— About this exercise —
With the pictures omitted, print exactly the lines below, from the one containing "风良好的环境下，冬瓜能保存4~5个月，是蔬菜里贮" through the one containing "メルカリの取引は短期間で終わることがほとんどのため、", and nothing else.

Segment Start: Recorded information

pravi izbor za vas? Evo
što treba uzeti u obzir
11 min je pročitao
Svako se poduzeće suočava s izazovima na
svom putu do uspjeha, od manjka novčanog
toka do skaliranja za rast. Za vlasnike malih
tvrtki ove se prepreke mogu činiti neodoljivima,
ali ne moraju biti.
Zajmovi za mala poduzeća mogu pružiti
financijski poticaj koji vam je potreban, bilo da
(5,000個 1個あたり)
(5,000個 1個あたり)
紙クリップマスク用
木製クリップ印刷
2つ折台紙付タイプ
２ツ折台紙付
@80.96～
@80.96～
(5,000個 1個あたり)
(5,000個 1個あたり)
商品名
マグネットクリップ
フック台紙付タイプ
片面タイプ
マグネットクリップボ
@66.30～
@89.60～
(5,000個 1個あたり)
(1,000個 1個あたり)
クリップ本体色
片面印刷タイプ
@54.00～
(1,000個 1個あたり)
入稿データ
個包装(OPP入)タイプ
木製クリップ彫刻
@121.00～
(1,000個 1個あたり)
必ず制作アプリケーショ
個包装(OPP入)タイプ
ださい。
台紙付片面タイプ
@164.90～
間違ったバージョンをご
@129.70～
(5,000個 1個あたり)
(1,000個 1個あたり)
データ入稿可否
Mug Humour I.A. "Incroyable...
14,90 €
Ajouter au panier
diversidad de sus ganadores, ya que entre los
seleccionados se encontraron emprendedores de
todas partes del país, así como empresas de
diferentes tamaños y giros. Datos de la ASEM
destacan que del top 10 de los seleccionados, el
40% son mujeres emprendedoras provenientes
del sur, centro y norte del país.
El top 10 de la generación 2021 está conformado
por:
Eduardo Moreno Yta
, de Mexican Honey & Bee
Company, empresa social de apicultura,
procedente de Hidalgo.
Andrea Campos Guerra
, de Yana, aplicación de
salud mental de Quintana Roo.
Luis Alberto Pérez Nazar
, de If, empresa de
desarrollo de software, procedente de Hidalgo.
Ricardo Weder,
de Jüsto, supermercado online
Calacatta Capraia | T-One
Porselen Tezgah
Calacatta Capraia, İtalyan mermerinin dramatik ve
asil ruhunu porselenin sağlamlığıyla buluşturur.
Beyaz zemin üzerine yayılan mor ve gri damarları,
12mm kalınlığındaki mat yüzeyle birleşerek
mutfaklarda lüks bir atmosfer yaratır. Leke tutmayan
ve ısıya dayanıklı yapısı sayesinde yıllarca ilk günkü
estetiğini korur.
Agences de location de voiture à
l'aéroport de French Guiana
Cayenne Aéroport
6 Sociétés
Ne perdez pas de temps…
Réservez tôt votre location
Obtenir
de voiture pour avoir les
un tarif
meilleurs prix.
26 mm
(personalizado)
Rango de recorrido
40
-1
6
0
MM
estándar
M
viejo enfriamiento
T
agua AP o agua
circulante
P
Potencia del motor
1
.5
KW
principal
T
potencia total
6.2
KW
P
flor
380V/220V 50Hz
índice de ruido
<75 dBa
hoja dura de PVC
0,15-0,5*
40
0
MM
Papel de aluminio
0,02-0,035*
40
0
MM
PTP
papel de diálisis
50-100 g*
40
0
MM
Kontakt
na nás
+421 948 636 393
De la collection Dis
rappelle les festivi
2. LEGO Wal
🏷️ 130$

Segment End: Recorded information
Segment Start: Recorded information

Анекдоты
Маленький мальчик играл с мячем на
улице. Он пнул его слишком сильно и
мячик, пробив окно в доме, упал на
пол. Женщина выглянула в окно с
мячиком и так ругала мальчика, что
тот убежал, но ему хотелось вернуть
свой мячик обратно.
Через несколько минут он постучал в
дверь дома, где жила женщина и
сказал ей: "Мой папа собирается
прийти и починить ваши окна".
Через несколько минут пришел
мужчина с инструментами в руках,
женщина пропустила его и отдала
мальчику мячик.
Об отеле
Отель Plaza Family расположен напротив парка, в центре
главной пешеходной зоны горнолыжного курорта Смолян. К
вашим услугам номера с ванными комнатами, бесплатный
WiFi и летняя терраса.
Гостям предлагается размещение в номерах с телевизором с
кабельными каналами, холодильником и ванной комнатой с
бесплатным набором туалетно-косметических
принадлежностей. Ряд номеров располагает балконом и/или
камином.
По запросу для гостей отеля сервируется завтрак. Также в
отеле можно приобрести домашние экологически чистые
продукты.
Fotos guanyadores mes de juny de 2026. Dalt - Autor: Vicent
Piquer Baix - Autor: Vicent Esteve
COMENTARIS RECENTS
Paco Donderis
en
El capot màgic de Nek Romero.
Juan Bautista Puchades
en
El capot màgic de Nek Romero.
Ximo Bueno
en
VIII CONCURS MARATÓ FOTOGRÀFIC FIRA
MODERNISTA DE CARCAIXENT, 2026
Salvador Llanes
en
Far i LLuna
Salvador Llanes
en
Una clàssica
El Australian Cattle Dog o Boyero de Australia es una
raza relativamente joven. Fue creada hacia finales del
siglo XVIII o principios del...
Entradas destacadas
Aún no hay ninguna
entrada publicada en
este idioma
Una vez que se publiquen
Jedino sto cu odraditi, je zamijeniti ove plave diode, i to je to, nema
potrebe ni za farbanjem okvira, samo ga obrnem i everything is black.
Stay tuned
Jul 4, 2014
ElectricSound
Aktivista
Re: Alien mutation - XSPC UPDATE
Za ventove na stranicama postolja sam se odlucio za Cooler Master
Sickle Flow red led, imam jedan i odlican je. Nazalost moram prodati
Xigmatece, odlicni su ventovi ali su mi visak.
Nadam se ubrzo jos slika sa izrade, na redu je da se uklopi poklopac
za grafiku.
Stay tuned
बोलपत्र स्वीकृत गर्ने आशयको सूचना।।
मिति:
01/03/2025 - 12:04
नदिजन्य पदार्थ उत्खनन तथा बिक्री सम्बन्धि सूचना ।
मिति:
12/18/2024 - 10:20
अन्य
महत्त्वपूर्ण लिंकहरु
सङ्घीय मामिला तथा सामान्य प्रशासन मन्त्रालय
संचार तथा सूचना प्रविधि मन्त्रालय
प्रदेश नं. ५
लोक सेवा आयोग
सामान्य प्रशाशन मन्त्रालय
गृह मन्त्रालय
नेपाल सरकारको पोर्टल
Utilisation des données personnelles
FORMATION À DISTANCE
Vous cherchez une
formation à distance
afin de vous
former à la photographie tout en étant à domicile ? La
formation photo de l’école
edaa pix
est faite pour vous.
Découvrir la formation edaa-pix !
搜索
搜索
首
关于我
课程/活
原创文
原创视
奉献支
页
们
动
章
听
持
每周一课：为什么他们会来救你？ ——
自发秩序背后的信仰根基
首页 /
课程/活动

Segment End: Recorded information
Segment Start: Recorded information

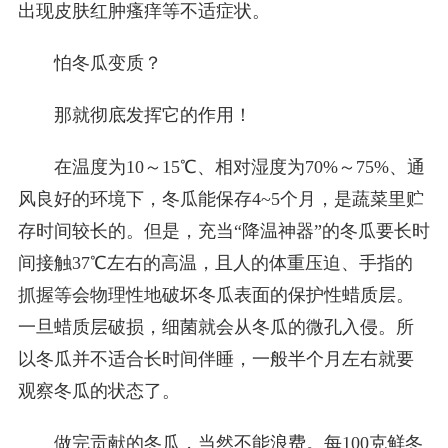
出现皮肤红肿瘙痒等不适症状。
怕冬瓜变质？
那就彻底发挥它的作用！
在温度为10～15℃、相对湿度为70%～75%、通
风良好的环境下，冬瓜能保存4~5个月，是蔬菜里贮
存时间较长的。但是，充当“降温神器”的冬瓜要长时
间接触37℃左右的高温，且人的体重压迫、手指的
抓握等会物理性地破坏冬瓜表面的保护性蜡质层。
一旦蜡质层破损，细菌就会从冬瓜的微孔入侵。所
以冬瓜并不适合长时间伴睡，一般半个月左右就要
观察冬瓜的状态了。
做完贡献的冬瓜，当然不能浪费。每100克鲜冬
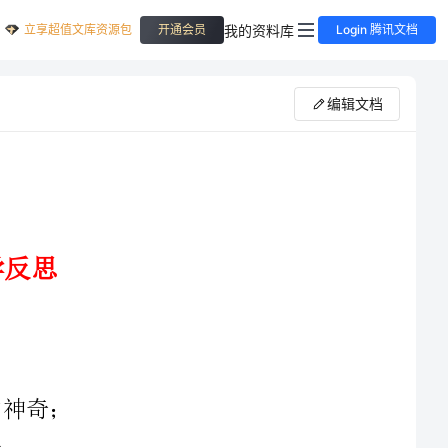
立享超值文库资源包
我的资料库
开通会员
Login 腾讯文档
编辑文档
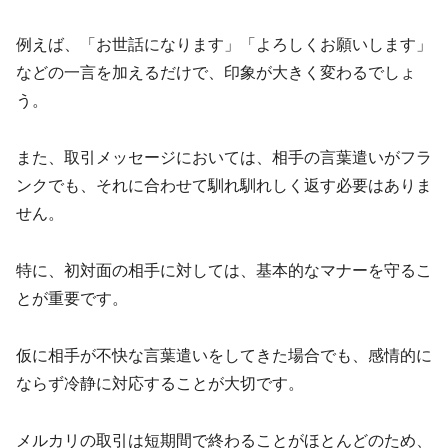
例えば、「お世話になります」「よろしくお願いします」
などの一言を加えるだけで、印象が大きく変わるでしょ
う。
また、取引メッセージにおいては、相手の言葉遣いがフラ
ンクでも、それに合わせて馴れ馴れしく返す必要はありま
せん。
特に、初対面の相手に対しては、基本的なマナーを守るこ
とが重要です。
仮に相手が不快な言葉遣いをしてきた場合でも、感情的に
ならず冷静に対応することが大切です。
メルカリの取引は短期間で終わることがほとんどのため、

Segment End: Recorded information

— Written solution —
风良好的环境下，冬瓜能保存4~5个月，是蔬菜里贮
存时间较长的。但是，充当“降温神器”的冬瓜要长时
间接触37℃左右的高温，且人的体重压迫、手指的
抓握等会物理性地破坏冬瓜表面的保护性蜡质层。
一旦蜡质层破损，细菌就会从冬瓜的微孔入侵。所
以冬瓜并不适合长时间伴睡，一般半个月左右就要
观察冬瓜的状态了。
做完贡献的冬瓜，当然不能浪费。每100克鲜冬
立享超值文库资源包
我的资料库
开通会员
Login 腾讯文档
编辑文档
例えば、「お世話になります」「よろしくお願いします」
などの一言を加えるだけで、印象が大きく変わるでしょ
う。
また、取引メッセージにおいては、相手の言葉遣いがフラ
ンクでも、それに合わせて馴れ馴れしく返す必要はありま
せん。
特に、初対面の相手に対しては、基本的なマナーを守るこ
とが重要です。
仮に相手が不快な言葉遣いをしてきた場合でも、感情的に
ならず冷静に対応することが大切です。
メルカリの取引は短期間で終わることがほとんどのため、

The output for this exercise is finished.